Is plutocracy really a threat?

July 28, 2011|By ALLAN POWELL

Within a short period of time one can notice the word “plutocracy” being used by pundits to describe the direction in which our society is going. We are surely aware of the power of the wealthy because they can afford to hire lawyers, lobbyists and possibly “buy” legislators with campaign contributions. But can it be said that the wealthy “rule” as the term requires? In order to get an informed opinion on this question, I took another look at what economic historian Kevin Phillips has written in “Wealth and Democracy: A Political History of the American Rich,” published in 2002.

Phillips is cautious about the easy use of “plutocracy” but uses many charts and graphs to call attention to the huge, periodic accumulations of wealth in our history. He also calls attention to the patterns of economic shifts in Great Britain, Holland and Hapsburg Spain in which “a small elite in finance, investments and international commerce” accumulated huge fortunes that qualified them to be called plutocrats. This suggests that, since we have had a similar pattern, we might also qualify for such a name.

Surprisingly, one of the early presidents (after Andrew Jackson) to become alarmed at the future prospect of a plutocracy was Abraham Lincoln.
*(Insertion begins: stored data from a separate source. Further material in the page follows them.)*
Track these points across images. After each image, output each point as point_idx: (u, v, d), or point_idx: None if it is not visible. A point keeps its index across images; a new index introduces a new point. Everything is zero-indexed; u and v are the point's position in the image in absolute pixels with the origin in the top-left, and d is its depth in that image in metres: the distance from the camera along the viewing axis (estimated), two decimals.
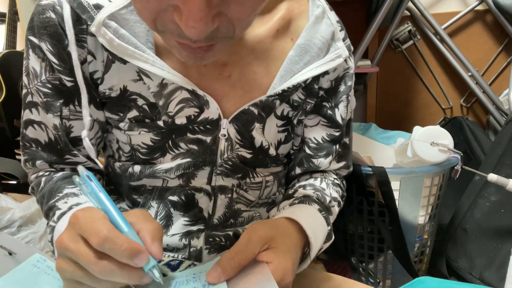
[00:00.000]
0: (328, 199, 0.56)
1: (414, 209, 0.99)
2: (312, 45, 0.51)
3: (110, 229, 0.34)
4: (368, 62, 1.31)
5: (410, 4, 1.48)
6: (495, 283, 1.00)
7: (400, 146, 1.06)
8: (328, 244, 0.53)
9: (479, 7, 1.46)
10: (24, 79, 0.50)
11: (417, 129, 0.94)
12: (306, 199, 0.53)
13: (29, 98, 0.50)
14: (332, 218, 0.57)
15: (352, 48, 0.57)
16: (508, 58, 1.47)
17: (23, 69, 0.50)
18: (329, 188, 0.59)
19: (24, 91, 0.51)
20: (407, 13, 1.54)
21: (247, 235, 0.43)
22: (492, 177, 0.89)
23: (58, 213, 0.46)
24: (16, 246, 0.60)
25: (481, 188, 1.10)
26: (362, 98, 1.74)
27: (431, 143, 0.91)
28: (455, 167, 0.96)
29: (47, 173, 0.53)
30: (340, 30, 0.55)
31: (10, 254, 0.59)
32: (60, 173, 0.52)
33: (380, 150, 1.18)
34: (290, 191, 0.59)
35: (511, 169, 1.06)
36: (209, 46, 0.36)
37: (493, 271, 1.02)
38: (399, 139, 1.16)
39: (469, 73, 1.46)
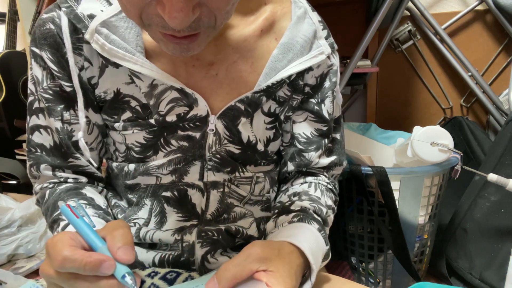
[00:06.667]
0: (324, 210, 0.58)
1: (414, 209, 0.99)
2: (295, 43, 0.54)
3: (68, 249, 0.36)
4: (368, 62, 1.31)
5: (410, 4, 1.48)
6: (495, 283, 1.00)
7: (400, 146, 1.06)
8: (325, 262, 0.54)
9: (479, 7, 1.46)
10: (31, 86, 0.54)
11: (417, 129, 0.94)
12: (305, 217, 0.54)
13: (36, 105, 0.54)
14: (328, 229, 0.59)
15: (336, 46, 0.60)
16: (508, 58, 1.47)
17: (29, 77, 0.54)
18: (323, 195, 0.61)
19: (31, 98, 0.54)
20: (407, 13, 1.54)
21: (247, 250, 0.44)
22: (492, 177, 0.89)
23: (62, 224, 0.50)
24: (5, 277, 0.60)
25: (481, 188, 1.10)
26: (362, 98, 1.74)
27: (431, 143, 0.91)
28: (455, 167, 0.96)
29: (51, 186, 0.56)
30: (323, 29, 0.58)
31: (0, 284, 0.60)
32: (64, 186, 0.55)
33: (380, 150, 1.18)
34: (286, 201, 0.59)
35: (511, 169, 1.06)
36: (193, 36, 0.39)
37: (493, 271, 1.02)
38: (399, 139, 1.16)
39: (469, 73, 1.46)
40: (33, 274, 1.24)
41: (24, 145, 1.70)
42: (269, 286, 0.41)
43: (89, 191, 0.55)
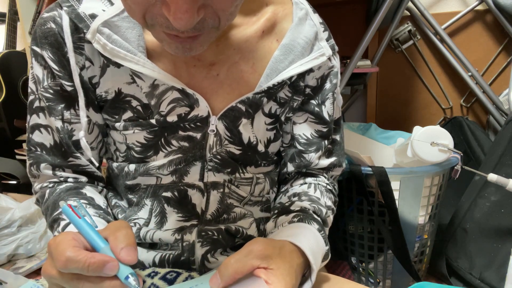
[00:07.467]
0: (324, 211, 0.58)
1: (414, 209, 0.99)
2: (296, 44, 0.54)
3: (71, 249, 0.36)
4: (368, 62, 1.31)
5: (410, 4, 1.48)
6: (495, 283, 1.00)
7: (400, 146, 1.06)
8: (325, 262, 0.54)
9: (479, 7, 1.46)
10: (32, 85, 0.53)
11: (417, 129, 0.94)
12: (305, 217, 0.54)
13: (36, 104, 0.53)
14: (327, 230, 0.59)
15: (336, 48, 0.60)
16: (508, 58, 1.47)
17: (30, 76, 0.54)
18: (323, 196, 0.61)
19: (31, 97, 0.54)
20: (407, 13, 1.54)
21: (249, 247, 0.44)
22: (492, 177, 0.89)
23: (62, 224, 0.50)
24: (5, 276, 0.60)
25: (481, 188, 1.10)
26: (362, 98, 1.74)
27: (431, 143, 0.91)
28: (455, 167, 0.96)
29: (51, 185, 0.56)
30: (324, 31, 0.58)
31: (1, 284, 0.60)
32: (64, 185, 0.55)
33: (380, 150, 1.18)
34: (286, 202, 0.59)
35: (511, 169, 1.06)
36: (196, 36, 0.39)
37: (493, 271, 1.02)
38: (399, 139, 1.16)
39: (469, 73, 1.46)
40: (33, 274, 1.24)
41: (24, 145, 1.70)
42: (269, 284, 0.41)
43: (89, 191, 0.55)
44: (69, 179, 0.56)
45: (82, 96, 0.51)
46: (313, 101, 0.59)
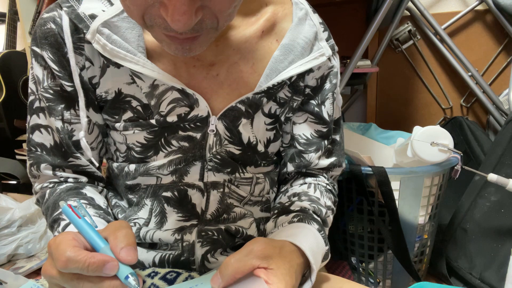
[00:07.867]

In a letter, written on Nov. 21, 1864, Lincoln expressed his fears. “I see in the near future a crisis approaching that unnerves me and causes me to tremble for the safety of my country. As a result of the war, corporations have been enthroned and an era of corruption in high places will follow, and the money power of the country will endeavor to prolong the reign by working upon the prejudices of the people until all wealth is aggregated in a few hands and the Republic is destroyed …” Lincoln was a truly prescient leader.

Historian Phillips credits three presidents (Theodore Roosevelt, Woodrow Wilson, and Franklin Roosevelt) with the knowledge and power to turn the country away from an uncontrollable concentration of wealth. In a speech in 1936, Roosevelt said, “I should like to have it said of my first administration that in it, the forces of selfishness and lust for power have met their match. I should like to have it said of my second administration that in it these forces have met their master.”

The post New Deal era had to then consider if plutocracy was in the making. An interesting report provided by Phillips gives a good clue to the affirmative.

A list of the top 30 family and individual fortunes in America for 1999 — only eight years before the “Great Recession” — reveals a remarkable concentration of wealth. Leading is Bill Gates of Microsoft ($ 85 billion) with the Hearst family ($7 billion) being the last in rank.

Phillips had the Koch family with a holding of “only” $8 billion — and a ranking of “only” 22nd.

A recent report advances the Koch brothers to the rank of fourth-wealthiest ($44 billion) in the world. The special interest centers on why should a certified plutocrat, living in Kansas, be giving advice and financial support to a governor in Wisconsin to inhibit a firefighter or a policeman from earning $50,000 a year or having a good retirement plan? The answer is clear — there is a common interest to reduce the power of labor.

Phillips shows some of the consequences of this concentration of wealth by pointing out that, “The large transnational corporations, for their part, achieved record earnings while hiring fewer Americans than ever before — and the two often seemed related. As the 500 largest U.S. corporations eliminated almost 5 million U.S. jobs between 1980 and 1999, they tripled their assets and their profits and enlarged their market value eightfold as measured by stock prices.”

It has often been stated that an unresolved tension exists between a democracy and a plutocracy. There has also been agreement that it is not possible to have a healthy democracy with extremes of great wealth at the top of the social system while having an extreme portion of poverty at the bottom.

A third opinion is a very old idea. In the fourth century B.C.E., Aristotle made this very wise observation. “Thus it is manifest that the best political community is formed by citizens of the middle class, and that those states are likely to be well administered in which the middle class is larger and stronger, if possible, than both other classes.” This wisdom goes against the views of many other thinkers throughout the years — but has not been shown to be flawed.

We may conclude that plutocracy has always been a threat. It has been more or less checked by two realities. First it has been checked by its own excesses in periodic collapses of its own balloons. Then, it has been checked by progressive regulation after each collapse. In the end, Lincoln’s fear should be our fear — huge, unlimited accumulations of wealth will always be a threat to a democracy.

Allan Powell is professor emeritus of philosophy at Hagerstown Community College.